There had been no love lost between the three of them before and there certainly wasn’t now that Cyrus was dead. In their eyes it should have been Evie who died. She wished she could tell them how much she wished it had been her also, but it was too late for that.
Evie paused, suddenly realising something. If Vero and Ash weren’t fighting these monsters, who else would? The police weren’t going to have a snowball’s chance in hell of stopping a single Thirster, and not even an army could take on a handful of Originals.
She started pacing her room. Surely there had to be other Hunters out there.

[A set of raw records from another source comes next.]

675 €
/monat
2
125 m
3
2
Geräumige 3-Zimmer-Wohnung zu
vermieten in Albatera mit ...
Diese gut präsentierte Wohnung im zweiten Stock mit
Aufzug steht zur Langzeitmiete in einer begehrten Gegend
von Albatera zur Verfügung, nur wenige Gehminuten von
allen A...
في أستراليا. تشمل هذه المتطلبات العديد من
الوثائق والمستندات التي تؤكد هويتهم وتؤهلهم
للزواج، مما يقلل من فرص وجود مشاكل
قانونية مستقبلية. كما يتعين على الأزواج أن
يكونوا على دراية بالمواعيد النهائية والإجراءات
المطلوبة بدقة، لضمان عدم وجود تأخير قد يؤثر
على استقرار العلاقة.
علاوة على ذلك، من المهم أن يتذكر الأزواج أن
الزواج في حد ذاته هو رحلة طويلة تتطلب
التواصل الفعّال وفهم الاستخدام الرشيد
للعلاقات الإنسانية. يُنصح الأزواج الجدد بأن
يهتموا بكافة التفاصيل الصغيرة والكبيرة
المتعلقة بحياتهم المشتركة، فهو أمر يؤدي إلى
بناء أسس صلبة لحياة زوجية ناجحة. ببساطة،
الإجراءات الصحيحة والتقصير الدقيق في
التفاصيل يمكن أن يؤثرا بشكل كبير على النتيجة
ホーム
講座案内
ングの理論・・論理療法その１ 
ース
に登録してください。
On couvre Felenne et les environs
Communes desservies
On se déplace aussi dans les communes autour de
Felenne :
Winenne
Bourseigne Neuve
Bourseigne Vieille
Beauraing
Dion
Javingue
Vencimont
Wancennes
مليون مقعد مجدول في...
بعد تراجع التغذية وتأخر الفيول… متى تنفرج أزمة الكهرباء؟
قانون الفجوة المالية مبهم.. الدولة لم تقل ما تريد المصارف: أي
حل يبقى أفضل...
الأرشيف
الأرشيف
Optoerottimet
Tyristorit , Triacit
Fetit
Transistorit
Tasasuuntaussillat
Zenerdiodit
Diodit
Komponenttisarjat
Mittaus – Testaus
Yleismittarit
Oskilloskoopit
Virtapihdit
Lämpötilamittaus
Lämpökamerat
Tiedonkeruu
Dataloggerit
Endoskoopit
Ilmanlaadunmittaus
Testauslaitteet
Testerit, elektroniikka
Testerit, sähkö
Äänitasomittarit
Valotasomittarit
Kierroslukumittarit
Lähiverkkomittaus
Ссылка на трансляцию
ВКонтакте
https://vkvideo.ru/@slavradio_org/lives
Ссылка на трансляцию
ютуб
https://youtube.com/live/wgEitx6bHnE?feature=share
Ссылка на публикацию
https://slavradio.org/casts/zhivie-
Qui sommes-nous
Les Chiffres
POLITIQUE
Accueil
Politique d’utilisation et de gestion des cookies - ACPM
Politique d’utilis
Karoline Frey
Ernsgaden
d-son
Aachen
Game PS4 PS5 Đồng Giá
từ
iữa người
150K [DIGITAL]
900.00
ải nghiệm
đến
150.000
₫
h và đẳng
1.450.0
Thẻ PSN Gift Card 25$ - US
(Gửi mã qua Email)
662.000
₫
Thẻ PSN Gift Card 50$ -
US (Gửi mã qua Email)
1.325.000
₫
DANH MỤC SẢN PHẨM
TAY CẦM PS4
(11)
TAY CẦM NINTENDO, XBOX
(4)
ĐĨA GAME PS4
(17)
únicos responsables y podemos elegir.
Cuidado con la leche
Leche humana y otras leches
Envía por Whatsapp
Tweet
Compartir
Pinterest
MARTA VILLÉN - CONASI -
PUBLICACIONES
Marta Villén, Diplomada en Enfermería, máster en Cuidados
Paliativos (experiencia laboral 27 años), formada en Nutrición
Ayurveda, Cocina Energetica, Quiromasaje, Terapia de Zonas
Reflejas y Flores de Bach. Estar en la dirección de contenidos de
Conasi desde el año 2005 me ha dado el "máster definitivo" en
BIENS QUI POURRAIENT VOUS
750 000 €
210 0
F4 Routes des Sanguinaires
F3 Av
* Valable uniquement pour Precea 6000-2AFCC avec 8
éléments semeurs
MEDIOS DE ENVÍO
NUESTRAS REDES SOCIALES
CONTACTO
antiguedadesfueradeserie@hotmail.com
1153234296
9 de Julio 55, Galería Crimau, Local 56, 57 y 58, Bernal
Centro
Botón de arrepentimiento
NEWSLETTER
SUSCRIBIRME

Ones that she didn’t know about perhaps – rogue Hunters like Vero and Ash, Hunters who weren’t part of the official Hunter clan, who weren’t purebloods like her. It couldn’t just be Cyrus who had led a band of rogues. And surely, if there were others, they would know what was going on, and would do something about it?
As she paced, Evie’s attention kept flicking between the newspaper lying on the bed and the piece of paper tacked to the wall with Victor’s name on it.